While the summer sun has its benefits, it can also cause plenty of damage. A pair of sunglasses with decent UV protection or a wide-brimmed hat can help to protect you against the sun's harmful rays, which can not only burn the skin and eyes, but can increase the risk of skin cancer. If you are exposed to the sun's rays over the long term, you may also be at increased risk of cataracts as well as pterygia - growths on the surface of the eye. If you're buying new sunglasses, don't just pick them as a fashion statement; choose glasses that offer 100% UV protection, have a UV 400 label and have the CE Mark.

8. Eat with the seasons

Many foods that are in season in summer have a huge number of health benefits. The fresher and more seasonal your fruit and veg, the higher the vitamin C content - and, if you're growing your own, you can freeze summer produce as soon as it is picked so that you have access to these nutrients at other times of year. Seasonal summer foods include sweetcorn, which is packed full of antioxidants, as well as tomatoes - which contain the carotenoid lycopene, which can protect against sunburn and may even help to fight cancer.

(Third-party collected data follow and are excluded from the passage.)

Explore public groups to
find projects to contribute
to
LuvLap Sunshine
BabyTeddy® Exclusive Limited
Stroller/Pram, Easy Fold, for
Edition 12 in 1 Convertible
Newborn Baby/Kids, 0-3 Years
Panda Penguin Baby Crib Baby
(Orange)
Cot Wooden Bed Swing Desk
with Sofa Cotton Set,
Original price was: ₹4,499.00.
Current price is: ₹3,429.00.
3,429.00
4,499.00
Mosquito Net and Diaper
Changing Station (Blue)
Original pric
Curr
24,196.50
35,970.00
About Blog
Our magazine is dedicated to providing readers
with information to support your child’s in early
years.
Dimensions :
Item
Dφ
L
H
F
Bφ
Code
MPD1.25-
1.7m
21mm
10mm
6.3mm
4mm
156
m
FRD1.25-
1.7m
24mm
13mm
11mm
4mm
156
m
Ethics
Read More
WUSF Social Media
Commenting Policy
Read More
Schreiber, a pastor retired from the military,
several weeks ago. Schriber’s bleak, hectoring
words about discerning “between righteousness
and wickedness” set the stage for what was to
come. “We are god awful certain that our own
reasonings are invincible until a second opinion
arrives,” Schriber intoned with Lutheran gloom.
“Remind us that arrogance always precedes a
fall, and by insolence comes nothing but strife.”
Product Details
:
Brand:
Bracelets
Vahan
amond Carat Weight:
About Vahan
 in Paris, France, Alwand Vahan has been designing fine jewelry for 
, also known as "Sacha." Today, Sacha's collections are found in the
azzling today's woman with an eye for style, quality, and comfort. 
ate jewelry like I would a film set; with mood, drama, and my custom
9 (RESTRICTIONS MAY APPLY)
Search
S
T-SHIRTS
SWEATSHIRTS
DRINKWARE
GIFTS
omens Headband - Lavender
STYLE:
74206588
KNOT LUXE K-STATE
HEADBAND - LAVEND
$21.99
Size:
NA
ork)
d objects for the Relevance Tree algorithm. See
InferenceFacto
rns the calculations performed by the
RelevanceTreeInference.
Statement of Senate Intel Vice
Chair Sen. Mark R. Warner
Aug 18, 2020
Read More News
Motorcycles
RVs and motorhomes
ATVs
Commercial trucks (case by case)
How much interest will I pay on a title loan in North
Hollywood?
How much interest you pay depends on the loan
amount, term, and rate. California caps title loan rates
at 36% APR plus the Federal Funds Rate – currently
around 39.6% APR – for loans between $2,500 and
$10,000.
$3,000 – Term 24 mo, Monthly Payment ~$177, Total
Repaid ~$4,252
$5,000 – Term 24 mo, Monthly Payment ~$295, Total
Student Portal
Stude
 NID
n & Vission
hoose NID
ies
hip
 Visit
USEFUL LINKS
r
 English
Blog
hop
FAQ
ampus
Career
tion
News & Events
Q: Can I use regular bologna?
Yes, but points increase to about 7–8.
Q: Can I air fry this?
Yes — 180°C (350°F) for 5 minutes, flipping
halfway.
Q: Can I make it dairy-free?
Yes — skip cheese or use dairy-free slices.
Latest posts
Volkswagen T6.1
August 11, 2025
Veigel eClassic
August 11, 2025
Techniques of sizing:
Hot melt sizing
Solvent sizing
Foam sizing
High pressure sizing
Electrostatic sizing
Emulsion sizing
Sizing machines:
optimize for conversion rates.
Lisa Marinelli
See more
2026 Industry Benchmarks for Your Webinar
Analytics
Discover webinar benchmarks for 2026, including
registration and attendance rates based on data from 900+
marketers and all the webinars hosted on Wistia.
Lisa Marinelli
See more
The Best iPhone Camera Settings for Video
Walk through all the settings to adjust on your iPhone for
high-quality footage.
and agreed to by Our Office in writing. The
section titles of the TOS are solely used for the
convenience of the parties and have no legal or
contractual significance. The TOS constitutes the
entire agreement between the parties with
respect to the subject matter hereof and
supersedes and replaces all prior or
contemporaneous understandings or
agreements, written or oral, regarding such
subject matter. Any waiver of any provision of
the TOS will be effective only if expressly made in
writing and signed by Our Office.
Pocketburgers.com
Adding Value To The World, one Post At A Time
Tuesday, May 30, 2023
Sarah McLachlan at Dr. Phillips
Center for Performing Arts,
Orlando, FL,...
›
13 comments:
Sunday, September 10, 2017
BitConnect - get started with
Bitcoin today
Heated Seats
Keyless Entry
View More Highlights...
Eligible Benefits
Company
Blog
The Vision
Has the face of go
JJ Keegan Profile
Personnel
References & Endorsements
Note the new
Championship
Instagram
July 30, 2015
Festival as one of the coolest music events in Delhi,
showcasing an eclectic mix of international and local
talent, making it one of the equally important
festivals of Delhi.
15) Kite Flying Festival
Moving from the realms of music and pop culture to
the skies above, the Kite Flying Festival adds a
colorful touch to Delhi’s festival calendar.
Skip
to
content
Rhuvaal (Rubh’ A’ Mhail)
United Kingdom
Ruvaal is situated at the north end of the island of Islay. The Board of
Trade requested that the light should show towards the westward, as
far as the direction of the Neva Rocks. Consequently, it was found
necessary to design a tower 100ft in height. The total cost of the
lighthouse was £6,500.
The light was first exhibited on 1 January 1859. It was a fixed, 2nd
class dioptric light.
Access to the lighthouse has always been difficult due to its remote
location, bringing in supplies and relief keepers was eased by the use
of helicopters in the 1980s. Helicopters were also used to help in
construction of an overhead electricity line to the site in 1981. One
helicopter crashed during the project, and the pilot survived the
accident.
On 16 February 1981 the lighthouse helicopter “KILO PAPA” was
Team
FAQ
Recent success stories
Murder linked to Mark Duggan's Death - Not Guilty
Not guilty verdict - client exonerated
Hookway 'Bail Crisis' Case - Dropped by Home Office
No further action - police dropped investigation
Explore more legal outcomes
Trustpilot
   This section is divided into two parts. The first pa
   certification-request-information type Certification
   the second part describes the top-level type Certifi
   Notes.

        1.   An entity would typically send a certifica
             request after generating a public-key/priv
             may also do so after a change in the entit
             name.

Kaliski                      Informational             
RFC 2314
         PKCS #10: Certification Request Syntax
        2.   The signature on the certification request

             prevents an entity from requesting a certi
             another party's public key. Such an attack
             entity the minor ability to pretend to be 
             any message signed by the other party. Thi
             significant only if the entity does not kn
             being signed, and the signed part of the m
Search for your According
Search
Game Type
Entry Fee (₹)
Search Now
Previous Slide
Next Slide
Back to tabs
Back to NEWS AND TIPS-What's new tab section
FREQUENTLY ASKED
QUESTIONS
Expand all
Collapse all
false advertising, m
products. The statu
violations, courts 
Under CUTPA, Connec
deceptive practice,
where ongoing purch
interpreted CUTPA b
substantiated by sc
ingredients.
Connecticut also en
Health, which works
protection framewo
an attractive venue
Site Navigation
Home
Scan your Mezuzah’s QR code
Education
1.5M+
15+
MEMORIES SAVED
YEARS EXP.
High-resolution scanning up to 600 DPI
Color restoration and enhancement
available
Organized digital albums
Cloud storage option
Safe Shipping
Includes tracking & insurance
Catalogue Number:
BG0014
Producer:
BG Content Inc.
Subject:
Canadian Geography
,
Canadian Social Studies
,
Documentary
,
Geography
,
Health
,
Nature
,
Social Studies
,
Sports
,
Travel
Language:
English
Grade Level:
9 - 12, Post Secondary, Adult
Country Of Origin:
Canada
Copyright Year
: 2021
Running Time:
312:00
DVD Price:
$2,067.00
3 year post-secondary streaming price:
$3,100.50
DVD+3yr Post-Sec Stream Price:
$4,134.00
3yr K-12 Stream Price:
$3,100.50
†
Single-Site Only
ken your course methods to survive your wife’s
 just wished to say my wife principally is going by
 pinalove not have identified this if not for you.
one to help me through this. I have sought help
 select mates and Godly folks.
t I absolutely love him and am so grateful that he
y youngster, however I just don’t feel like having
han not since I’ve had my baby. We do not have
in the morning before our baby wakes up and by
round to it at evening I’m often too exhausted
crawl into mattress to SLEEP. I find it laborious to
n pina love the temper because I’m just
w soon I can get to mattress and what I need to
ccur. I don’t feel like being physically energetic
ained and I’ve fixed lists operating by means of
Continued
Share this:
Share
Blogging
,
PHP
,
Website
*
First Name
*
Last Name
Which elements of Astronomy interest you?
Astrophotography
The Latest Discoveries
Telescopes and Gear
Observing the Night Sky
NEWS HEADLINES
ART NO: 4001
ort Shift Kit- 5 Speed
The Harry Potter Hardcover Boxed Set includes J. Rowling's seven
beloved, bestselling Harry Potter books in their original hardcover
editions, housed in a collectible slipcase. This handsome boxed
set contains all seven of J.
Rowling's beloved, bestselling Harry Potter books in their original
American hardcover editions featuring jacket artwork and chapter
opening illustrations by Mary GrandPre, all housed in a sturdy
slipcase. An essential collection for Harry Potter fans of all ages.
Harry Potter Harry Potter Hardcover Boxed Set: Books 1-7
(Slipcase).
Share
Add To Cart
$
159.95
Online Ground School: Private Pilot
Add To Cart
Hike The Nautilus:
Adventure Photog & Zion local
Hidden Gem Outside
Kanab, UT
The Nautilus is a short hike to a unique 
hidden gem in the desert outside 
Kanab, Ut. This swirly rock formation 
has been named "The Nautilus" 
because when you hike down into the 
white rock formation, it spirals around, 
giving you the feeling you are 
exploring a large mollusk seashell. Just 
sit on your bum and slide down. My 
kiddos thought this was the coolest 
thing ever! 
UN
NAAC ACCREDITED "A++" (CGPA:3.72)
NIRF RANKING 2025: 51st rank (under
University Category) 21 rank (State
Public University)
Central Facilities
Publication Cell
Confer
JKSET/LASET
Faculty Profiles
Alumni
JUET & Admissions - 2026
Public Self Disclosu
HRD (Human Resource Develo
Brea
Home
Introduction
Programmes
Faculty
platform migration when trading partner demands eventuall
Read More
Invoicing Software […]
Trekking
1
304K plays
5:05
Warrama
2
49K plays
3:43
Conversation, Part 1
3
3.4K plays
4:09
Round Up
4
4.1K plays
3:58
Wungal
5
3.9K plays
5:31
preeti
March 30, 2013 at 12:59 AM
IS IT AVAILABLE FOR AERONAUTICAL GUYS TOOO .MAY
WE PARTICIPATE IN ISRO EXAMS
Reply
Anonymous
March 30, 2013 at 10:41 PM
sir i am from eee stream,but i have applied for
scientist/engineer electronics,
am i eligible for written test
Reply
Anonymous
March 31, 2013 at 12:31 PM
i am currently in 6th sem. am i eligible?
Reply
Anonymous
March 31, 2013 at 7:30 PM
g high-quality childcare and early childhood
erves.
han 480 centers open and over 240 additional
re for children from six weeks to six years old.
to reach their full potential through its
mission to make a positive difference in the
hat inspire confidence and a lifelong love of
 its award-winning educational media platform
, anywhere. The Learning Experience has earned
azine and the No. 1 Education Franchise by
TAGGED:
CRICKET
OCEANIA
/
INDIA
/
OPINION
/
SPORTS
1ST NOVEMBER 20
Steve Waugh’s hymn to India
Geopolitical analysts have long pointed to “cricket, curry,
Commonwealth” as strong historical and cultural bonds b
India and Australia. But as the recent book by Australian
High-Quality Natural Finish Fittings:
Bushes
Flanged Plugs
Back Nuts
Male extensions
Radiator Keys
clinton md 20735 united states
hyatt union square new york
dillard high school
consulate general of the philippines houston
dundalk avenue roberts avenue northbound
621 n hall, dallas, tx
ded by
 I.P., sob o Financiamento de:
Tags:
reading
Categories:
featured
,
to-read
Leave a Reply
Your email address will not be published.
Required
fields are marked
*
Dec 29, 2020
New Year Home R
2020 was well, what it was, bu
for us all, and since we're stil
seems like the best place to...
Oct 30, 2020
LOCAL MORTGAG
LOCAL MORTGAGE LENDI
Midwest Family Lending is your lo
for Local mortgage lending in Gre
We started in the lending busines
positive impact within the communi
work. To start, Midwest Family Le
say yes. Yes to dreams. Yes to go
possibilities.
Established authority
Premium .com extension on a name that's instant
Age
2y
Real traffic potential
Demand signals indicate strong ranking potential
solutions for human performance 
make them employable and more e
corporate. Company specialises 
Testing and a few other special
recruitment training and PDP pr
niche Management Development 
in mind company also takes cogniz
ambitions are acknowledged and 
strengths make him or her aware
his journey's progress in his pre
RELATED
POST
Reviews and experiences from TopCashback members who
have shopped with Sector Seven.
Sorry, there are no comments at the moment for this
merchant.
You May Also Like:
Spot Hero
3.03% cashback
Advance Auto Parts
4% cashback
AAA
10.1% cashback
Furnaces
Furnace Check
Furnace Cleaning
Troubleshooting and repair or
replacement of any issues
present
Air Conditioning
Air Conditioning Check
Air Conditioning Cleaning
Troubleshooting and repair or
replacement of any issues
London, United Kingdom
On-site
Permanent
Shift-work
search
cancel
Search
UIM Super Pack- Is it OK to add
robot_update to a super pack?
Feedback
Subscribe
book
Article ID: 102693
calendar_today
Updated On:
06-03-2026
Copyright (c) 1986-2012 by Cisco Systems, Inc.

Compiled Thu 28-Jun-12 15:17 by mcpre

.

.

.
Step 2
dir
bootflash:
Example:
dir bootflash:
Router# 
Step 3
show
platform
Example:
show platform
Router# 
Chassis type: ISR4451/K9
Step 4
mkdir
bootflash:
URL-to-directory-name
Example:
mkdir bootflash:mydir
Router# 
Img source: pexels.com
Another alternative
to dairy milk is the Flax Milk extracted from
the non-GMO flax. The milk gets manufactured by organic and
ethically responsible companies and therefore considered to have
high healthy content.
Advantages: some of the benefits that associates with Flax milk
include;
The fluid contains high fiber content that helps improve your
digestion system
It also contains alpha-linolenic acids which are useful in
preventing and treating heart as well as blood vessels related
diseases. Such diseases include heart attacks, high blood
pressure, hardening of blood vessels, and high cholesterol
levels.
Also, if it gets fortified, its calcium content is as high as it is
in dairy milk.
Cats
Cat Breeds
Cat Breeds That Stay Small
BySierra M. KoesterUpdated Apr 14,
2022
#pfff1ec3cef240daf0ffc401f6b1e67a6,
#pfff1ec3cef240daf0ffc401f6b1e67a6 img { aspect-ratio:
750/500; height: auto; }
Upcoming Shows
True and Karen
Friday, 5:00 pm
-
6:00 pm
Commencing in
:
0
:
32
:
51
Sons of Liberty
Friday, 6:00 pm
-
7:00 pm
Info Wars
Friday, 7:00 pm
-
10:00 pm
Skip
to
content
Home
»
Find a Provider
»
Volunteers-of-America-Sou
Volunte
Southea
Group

9. Improve your brainpower

Summer is a great time to take a look at your diet and make sure that you're getting the right nutrients to keep your brain strong and healthy. Top food picks for added brain power include plenty of water; dehydration can reduce your concentration and even shrink your brain tissues. Wholegrain foods provide slow release energy to the brain, while you'll find plenty of vitamin E in seeds and nuts. Try oily fish (sardines, salmon, mackerel) for omega-3 fatty acids, blueberries for vitamin C and antioxidants, and blackcurrants for an added dose of vitamin C.

10. Self-manage your joint pain

Extra activity in the summer can lead to increased pain if you suffer with arthritis or joint pain, but there's a healthy balance to be had. Pain can be self-managed in a number of different ways, depending on the issue. Stiffness can be relieved with hot water bottles, warm baths and morning exercise, while ice packs are the best way of reducing swelling. Be sure to stay active and keep muscles around the affected areas stay strong; this can help to stop symptoms from worsening, and can also protect against osteoporosis. Finally, you may also find that massage, acupuncture, meditation and breathing exercises can all help, but it's important to find the right self-management methods that work for you.